Sunday, June 5, 2011

June Iris

Although most iris only bloom for a few fleeting weeks in the spring, there is a way to prolong their beauty in the garden. Most breeders will indicate whether a certain hybrid is either an early, mid or late season bloomers, or a rebloomer. There is a new group of iris blooming now (like this 'Dusty Challanger') and they are as stunning the early bloomers were!

Saturday, June 4, 2011

Matilija Beauties

There are few California native plants that are more stunning than the beautiful Matilija poppies. They grow up to eight feet tall and there are a few beautiful groups of them along 133 in Laguna Canyon this time of year. Like many natives, they are a bit finicky about where they will grow. I have them in both gardens but nothing to brag about. They like sandy soil with perfect drainage. I only get a few blooms a year, but I'll take whatever I can get!

Friday, June 3, 2011

Oakleaf Hydrangea

Back in a corner of the Moonlight Garden I planted an Oakleaf hydrangea a few years ago. It has taken some time to start growing but is finally getting some height and yes, it is even blooming! Typically found in the southeastern part of the country, these big beautiful shrubs are surprisingly drought tolerant and do well with mostly shade since they naturally grow under large trees. The foliage is very pretty and a bit dramatic. It is does have lovely fall color before it drops its leaves in the winter. The white blooming shrub in the forefront is the Rice Flower shrub (ozothamnus).

Thursday, June 2, 2011


It is truly an effort to get a picture without a dog in it around here.
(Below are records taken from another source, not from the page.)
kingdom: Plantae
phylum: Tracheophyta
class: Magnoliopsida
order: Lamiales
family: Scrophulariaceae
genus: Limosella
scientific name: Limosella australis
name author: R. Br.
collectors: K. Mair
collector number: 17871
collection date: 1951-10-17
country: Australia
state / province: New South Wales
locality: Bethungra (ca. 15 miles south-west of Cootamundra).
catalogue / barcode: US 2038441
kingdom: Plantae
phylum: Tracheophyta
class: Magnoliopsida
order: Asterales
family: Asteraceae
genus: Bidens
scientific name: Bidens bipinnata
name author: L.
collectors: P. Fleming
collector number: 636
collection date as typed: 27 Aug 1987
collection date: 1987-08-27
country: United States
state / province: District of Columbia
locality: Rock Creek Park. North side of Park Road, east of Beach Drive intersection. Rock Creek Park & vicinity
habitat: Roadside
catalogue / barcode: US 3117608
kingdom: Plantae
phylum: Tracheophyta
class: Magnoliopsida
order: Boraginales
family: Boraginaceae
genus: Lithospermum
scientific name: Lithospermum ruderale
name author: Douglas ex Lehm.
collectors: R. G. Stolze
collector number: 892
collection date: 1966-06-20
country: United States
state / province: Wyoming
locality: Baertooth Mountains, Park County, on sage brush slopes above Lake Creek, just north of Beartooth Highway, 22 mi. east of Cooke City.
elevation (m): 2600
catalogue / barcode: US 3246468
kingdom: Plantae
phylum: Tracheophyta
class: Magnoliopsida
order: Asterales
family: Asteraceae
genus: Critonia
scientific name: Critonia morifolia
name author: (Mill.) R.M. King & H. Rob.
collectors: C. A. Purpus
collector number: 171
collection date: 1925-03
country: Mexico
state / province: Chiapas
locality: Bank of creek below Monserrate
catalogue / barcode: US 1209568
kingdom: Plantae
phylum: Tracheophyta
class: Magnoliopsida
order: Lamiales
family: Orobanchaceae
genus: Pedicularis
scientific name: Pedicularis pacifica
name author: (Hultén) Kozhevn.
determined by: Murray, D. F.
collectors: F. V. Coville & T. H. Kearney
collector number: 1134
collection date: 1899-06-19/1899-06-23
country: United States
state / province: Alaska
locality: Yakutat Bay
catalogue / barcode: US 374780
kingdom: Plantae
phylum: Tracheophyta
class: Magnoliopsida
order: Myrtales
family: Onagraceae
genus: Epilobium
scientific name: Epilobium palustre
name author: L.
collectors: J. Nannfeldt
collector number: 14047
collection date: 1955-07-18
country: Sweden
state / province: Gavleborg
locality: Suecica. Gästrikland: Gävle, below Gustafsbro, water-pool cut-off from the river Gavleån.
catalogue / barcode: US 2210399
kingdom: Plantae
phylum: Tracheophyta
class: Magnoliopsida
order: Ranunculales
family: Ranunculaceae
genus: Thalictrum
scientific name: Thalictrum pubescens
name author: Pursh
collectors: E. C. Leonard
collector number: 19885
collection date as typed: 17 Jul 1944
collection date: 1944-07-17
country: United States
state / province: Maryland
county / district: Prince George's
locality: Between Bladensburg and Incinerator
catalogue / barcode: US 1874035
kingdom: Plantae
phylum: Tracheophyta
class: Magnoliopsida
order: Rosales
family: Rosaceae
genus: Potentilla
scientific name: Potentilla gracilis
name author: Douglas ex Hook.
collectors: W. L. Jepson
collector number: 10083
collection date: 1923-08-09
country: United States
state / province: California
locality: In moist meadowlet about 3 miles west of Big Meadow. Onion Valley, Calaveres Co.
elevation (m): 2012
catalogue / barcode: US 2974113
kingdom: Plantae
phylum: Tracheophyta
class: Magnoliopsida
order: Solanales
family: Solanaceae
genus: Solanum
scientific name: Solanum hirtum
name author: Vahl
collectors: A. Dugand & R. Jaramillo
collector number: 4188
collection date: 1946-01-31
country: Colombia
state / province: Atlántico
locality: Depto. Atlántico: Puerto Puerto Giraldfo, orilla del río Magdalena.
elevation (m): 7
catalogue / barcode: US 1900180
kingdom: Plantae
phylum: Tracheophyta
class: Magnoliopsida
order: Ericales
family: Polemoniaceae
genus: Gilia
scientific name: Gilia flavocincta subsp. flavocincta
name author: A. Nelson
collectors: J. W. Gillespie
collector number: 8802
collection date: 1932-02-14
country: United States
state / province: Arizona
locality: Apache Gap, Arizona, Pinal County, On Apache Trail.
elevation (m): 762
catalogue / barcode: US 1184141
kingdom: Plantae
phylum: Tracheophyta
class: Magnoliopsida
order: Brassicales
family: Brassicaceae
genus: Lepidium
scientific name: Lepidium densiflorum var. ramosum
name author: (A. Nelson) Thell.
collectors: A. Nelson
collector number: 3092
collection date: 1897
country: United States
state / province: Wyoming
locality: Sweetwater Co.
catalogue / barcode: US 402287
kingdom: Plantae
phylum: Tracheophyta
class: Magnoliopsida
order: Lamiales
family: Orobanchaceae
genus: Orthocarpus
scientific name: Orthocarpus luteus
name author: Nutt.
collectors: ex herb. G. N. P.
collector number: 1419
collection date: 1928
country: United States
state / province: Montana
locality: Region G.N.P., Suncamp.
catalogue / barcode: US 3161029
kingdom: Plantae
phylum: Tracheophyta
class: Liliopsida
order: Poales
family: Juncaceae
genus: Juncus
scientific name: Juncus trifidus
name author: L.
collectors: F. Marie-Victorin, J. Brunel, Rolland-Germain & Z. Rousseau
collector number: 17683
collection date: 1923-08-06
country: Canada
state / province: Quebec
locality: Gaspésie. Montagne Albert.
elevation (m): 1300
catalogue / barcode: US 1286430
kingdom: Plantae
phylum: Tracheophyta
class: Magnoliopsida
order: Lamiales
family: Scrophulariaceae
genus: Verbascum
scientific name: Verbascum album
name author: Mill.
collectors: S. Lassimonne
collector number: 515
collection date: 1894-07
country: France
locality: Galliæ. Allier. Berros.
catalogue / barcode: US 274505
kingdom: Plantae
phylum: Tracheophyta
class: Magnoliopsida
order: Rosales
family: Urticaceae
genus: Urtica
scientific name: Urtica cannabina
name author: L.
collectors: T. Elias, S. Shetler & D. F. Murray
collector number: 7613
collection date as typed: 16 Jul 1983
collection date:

My two German Shepards are always within a few feet of me in the garden, or in the house for that matter.

Somehow they sense when I am focusing on something and make sure that they are the center of attention.

I typically have to call them out of the frame to make sure the main subject is the flora and not the canine.

Then there is always the cropping I have to do to remove noses and tails that are in every other photo. So many challenges!

Wednesday, June 1, 2011

Lovely Loropetalum

There are two of my favorite shrubs in this picture and I particularly like them together. The green one is pittosporum 'Golf Ball' and the deep burgundy one is loropetalum (not sure which hybrid). Loropetalum is also called 'Fringe Flower' due to the shaggy little pink blooms it gets in spring. I do love it for the beautiful foliage, but it does not seem to love me, or maybe I should say it doesn't love my garden. I have planted it a number of times over the years and have never been very successful in getting it to grow. It most likely requires more water than I am willing to give it and therefore sulks most of the year. Moist, well drained soil in a sunny location just doesn't exist around here, but putting it in a small garden bed with partial shade and slow drainage has allowed a few of them to hang on, although not really flourish and grow. But I like the contrast it adds to this mainly foliage area and as long as it doesn't fade away I will be content!